Ojay – If we are still unclear where the issue is, we need to look in-depth at each component on the data path from host server to storage system. For example, first check to see if the storage system performance is OK. By using the available health and alert mechanisms on HIAA, it’s easy to examine the storage system’s health and see if any key performance values have exceeded their assigned thresholds. If the storage array does not appear to be a concern, then we should apply a deeper dive analysis against the host server and SAN switch components, checking threshold values applied to these various datapoints. What we are trying to do is present a more accurate view on all points of the data path to eliminate areas and shorten the analysis time.
Richard – I can see using the above view, the SAN switch looks OK, but my hosts/virtual machines (VMs) are red with alerts as are the storage systems. What does this indicate?
Ojay – So immediately, we have identified that we can eliminate the switch as an area of concern. We should isolate the red indicators from the rest of the IT view and concentrate on looking at the information provided for both the Hosts/VMs and the storage systems.
Richard – How should you do a deep dive examination on these resources (Hosts/VMs, storage systems), excluding the SAN switch of course?
Ojay – Because HIAA provides different views for analysis, one can look at each particular resource area by isolating the views. We can verify any suspected bottleneck by reviewing each dependent resource further down the data path. We can take any resource which have been flagged red and compare its performance against similar resources. It is this resource comparison where we can further identify anomalies and isolate the problem.
Richard – Can HIAA help further to determine the root cause of the problem and provide suggestions on how it could be fixed?
Ojay – Yes, HIAA offers multiple troubleshooting aids for analyzing a bottleneck resource and identifying its root cause. As we discussed earlier, HIAA provides various analytic views and performance charts to properly analyze the suspected bottleneck and all of its dependent resources.
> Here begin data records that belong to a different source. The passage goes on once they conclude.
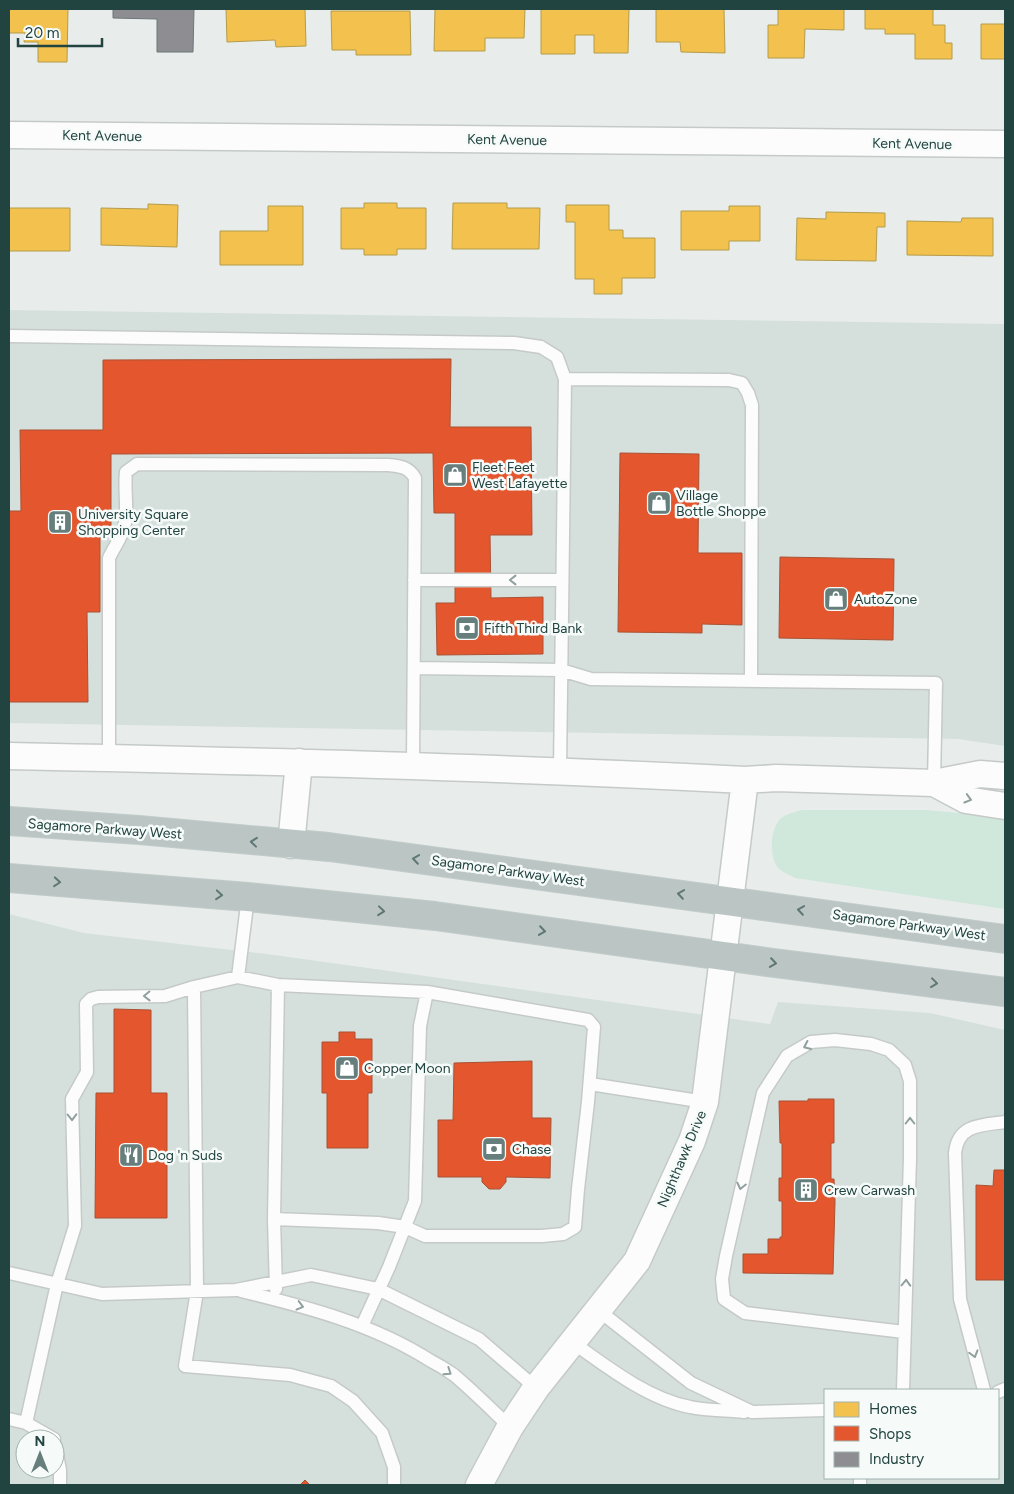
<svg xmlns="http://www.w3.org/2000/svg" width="1014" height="1494" font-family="Figtree,sans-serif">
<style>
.built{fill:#d5e0dc;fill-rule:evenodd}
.green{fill:#d0e7db}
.homes{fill:#f2c14e;stroke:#b49c4a}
.shops{fill:#e4572e;stroke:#aa5133}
.industry{fill:#8d8d92;stroke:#6d7779}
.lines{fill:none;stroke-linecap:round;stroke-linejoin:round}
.lane-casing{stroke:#c5cac9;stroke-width:15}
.street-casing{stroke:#c5cac9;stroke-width:29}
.highway-casing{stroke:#c2ccca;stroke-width:30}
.lane{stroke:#fcfcfc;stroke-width:12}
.street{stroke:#fcfcfc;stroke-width:26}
.highway{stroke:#bbc5c4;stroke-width:28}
.oneway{stroke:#8fa09e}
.oneway2{stroke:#5f7875}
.labels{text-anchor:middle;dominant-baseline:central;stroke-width:5;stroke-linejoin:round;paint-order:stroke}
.street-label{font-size:14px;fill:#224440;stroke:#f6fbfa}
.poi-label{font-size:14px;fill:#224440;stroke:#f6fbfa;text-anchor:start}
</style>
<rect width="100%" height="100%" fill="#e8edec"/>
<path class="built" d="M9 310 1005 324V746L958 739 9 723Z
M9 914 84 933 267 954 770 1024 778 1002 930 1013 1005 1030V1485H9ZM825 1390H998V1478H825ZM25 1439H55V1469H25Z"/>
<path class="green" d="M802 810H925L1005 817V909L795 878C790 875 782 872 778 868 769 855 770 831 780 819 785 814 795 812 802 810Z"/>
<path class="homes" d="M9 9H68L67 62H38V42H24L25 33H9Z
M226 9H305L306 46 276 47 275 40 227 42Z
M435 9H525L524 38H485V51H434Z
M541 9H629L628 53H594V35H575V54H541Z
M656 9H724L725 53 681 52 680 42H656Z
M778 9H844V30L805 29 804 58H768V25H778Z
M865 9H933V25H945V43H952V59H915V34H885V29H865Z
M331 11H410L411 55H356V50H332Z
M981 24H1005V59H981Z
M364 203H397V208H426V249H397V255H364V249H341V208H364Z
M453 203H507V208H540L539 249H452Z
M148 204 178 205 177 247 101 245V208L148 209Z
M566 205H609V230H623V238H655V278H622V294H594V279H575V222H566Z
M268 206H303V265H220V231H268Z
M729 206H760V241H729V250H681V211H729Z
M9 208H70V251H9Z
M826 212 885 213V227H877L876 261 796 260 797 218 826 219Z
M962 218H993V256L907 255V221L961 222Z"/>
<path class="shops" d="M451 359 450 427H531L532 535H490L491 598 543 597V654L437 655 436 603H455V513H434L433 453 111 454V531H100V612H87L88 702H9V511H21L20 430H103V360Z
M620 453 699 454 698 553H742V625L702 624V633L618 632Z
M780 557 894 559 893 640 779 638Z
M114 1009 151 1010V1093H167V1218H95L96 1093H114Z
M339 1032H355V1039H372V1093H368V1148H327V1093H322V1042H339Z
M532 1061V1118H551L550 1178 506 1177V1182L500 1189H489L482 1182V1177H438V1120H453L454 1063Z
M808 1099H834V1143H831V1179H834L835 1202 833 1274 743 1273V1254H768V1239H780V1237H782V1201H779V1178H782V1143H780L779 1101H808Z
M994 1170H1005V1280H976V1185L993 1186Z
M305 1480 310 1485H300Z"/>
<path class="industry" d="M113 9H194L193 52H157V19L113 18Z"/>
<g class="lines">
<defs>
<path id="lane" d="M9 336 514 343 541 347 557 357 565 379 560 770
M565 379 729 380 742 383 748 393 752 405 751 681
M414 580H562
M414 668 561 670 591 679 936 683 934 783
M109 758V558C114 547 123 536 125 523 128 508 124 489 126 472L137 464 388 465C400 466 409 467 415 478L413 765
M248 897 238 977 194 987 197 1291 185 1366 290 1375 331 1386 353 1401 382 1433 394 1467V1485
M238 977 278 985 427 992 588 1020 594 1027 588 1102 578 1189 575 1227 563 1234 542 1236H425L405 1227 378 1223 274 1219 278 985
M590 1084 705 1102
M274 1219 276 1289
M9 1273 102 1294 236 1290 311 1275 378 1289 479 1339 536 1388
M241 1291C307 1307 373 1324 431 1361 439 1365 447 1370 454 1375 473 1391 492 1410 510 1427
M598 1310 691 1383 752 1412 825 1410
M362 1326 389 1267 415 1201 420 1026 427 992
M572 1342C607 1367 648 1399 690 1407 708 1411 727 1410 744 1412
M903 1390 910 1158V1081L905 1065 889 1050 871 1044 835 1040 811 1042 787 1056 763 1093 726 1256 722 1279 724 1299 745 1313 904 1332
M984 1390 960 1299 955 1153C958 1124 982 1125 1005 1122
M998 1392 1005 1389
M9 1419 26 1423 57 1284 75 1226 72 1099 87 1072 86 1004 91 999 98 997 165 996 194 987
M26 1423 54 1439
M55 1445 60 1470V1485
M860 1485V1478"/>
<path id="street" d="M9 135 1005 144
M9 756C254 761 500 767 745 780L776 778 934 783 980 774 1005 776
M934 783 966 800 1005 806
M291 845 299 762
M479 1485 510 1427 536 1388 637 1261 692 1141 705 1102 745 780"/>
<path id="highway" d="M9 821 139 830 329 847 1005 939
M9 878 248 897 435 916 774 963 1005 992"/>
</defs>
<use href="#lane" class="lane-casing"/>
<use href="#street" class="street-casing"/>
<use href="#highway" class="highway-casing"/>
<use href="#lane" class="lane"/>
<use href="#street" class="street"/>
<use href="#highway" class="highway"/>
</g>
<defs><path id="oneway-chevron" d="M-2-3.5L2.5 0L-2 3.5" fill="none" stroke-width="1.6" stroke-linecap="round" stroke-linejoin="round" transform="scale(1.25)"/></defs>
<g class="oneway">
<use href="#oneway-chevron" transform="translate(513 580) rotate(180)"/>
<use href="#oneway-chevron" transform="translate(968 799) rotate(16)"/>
<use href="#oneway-chevron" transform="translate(147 996) rotate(179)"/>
<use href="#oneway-chevron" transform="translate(807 1046) rotate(155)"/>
<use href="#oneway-chevron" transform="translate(72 1117) rotate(89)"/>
<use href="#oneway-chevron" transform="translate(910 1121) rotate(-90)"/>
<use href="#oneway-chevron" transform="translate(741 1186) rotate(103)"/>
<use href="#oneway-chevron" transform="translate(906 1283) rotate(-88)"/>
<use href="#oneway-chevron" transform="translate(300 1306) rotate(15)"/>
<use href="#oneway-chevron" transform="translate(974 1354) rotate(74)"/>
<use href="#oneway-chevron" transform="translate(448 1372) rotate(34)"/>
</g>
<g class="oneway2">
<use href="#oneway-chevron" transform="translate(254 842) rotate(-174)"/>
<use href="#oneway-chevron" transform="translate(416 859) rotate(-172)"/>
<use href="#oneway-chevron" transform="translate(57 882) rotate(5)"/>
<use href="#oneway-chevron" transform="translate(681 894) rotate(-172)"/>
<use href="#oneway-chevron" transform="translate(219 895) rotate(5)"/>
<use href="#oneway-chevron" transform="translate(801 910) rotate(-172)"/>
<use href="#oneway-chevron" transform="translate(381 911) rotate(6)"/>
<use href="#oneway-chevron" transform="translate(542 931) rotate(8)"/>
<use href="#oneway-chevron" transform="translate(773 963) rotate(8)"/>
<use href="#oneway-chevron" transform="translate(934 983) rotate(7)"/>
</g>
<defs>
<symbol id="shop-square" viewBox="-11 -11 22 22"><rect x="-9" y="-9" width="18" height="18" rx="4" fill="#677f7c" stroke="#f6fbfa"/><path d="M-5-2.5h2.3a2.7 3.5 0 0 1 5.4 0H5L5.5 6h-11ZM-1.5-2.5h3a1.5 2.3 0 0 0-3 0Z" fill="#fff"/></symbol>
<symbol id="building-square" viewBox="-11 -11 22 22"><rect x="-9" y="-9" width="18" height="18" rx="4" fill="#677f7c" stroke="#f6fbfa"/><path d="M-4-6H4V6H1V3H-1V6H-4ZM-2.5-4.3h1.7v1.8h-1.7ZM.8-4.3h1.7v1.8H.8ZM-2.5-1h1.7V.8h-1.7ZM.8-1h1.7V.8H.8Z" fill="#fff"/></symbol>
<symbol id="bank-square" viewBox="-11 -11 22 22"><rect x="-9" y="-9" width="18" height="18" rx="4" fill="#677f7c" stroke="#f6fbfa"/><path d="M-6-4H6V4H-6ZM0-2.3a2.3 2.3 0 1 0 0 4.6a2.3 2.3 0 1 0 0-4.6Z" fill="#fff"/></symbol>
<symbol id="restaurant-square" viewBox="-11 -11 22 22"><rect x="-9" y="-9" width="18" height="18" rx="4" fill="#677f7c" stroke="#f6fbfa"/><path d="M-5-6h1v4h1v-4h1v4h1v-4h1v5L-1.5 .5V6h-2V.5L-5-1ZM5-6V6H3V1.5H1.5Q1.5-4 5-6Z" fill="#fff"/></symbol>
</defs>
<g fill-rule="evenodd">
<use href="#shop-square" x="441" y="461" width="28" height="28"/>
<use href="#shop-square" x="645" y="489" width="28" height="28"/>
<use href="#building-square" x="46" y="508" width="28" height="28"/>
<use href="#shop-square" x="822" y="585" width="28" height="28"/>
<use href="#bank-square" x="453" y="614" width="28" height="28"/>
<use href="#shop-square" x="333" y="1054" width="28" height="28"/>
<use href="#bank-square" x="480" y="1135" width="28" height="28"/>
<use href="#restaurant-square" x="117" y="1141" width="28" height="28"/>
<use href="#building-square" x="792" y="1176" width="28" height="28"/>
</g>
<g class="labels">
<g class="street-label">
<text transform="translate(102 136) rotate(1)">Kent Avenue</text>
<text transform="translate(507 140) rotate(1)">Kent Avenue</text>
<text transform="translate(912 144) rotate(1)">Kent Avenue</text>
<text transform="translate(105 829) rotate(4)">Sagamore Parkway West</text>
<text transform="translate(508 871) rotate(8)">Sagamore Parkway West</text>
<text transform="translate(909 925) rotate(8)">Sagamore Parkway West</text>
<text transform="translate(682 1159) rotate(-67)">Nighthawk Drive</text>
</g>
<g class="poi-label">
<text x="472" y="467">Fleet Feet<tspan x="472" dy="16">West Lafayette</tspan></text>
<text x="676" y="495">Village<tspan x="676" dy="16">Bottle Shoppe</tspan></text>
<text x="78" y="514">University Square<tspan x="78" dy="16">Shopping Center</tspan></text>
<text x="854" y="599">AutoZone</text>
<text x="484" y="628">Fifth Third Bank</text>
<text x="364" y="1068">Copper Moon</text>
<text x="512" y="1149">Chase</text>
<text x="148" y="1155">Dog 'n Suds</text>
<text x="824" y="1190">Crew Carwash</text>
</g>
</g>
<rect width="1014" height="1494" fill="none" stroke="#224440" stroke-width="20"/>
<rect x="824" y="1389" width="175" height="90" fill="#f6fbfa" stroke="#a1b2b0"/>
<rect x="834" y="1402" width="25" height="15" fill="#f2c14e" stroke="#a1b2b0"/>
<text x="869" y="1414" font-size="15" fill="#224440">Homes</text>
<rect x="834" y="1426" width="25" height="15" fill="#e4572e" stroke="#a1b2b0"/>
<text x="869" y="1439" font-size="15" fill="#224440">Shops</text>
<rect x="834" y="1452" width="25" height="15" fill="#8d8d92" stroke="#a1b2b0"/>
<text x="869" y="1464" font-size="15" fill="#224440">Industry</text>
<g transform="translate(40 1454)"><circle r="24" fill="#f6fbfa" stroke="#a1b2b0"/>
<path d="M0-4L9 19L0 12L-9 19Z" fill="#677f7c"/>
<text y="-8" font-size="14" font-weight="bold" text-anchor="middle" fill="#224440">N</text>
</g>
<path d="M18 38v8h84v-8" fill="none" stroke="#224440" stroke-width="2.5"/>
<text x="25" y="38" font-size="15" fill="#224440" stroke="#f6fbfa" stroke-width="4" paint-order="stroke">20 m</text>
</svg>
Often times the problem is usually related to resource contention also known as the noisy neighbor problem. This is where a particular resource may disrupt the balance of usage for a shared resource like a switch or storage port. Another common cause of recent performance impacts may be a recent configuration change that you are not aware of. With these common scenarios, HIAA can help you verify, diagnose and determine the root cause of the problem while giving you suggested changes to correct the problem.
In addition, HIAA is integrated with Hitachi Automation Director (HAD) for data center management automation and orchestration to streamline any required configuration changes. For example if HIAA suggest moving this noisy neighbor host to another (less congested) shared storage port, you could have HIAA initiate the appropriate service template in HAD to automate this host configuration change to resolve the problem. This close integration of analytics and management automation can greatly accelerate an quick fix to similar problems moving forward.
Richard - Thanks Ojay for your great insights as this example shows that finding and troubleshooting data center problems can be a lot easier using a tool like HIAA. To recap, these easy troubleshooting steps to follow in the data center are:
- Monitor IT dashboards with thresholds for new alerts and anomalies.
- Isolate trouble spots by reviewing each data path resource from host to storage and all their dependent resources.
- Examine suspected problem resource(s) while comparing their performance against similar resources.
- Leverage built-in tool diagnostics to determine the root cause of the problem and obtain suggested fixes. Plus utilize any integrated automation tools to quickly implement any problem fixes.
Even without interactive maps to help you avoid bottlenecks in the data center, using the right analytic tools can certainly help you get started and give you the necessary insights to find the right data center path.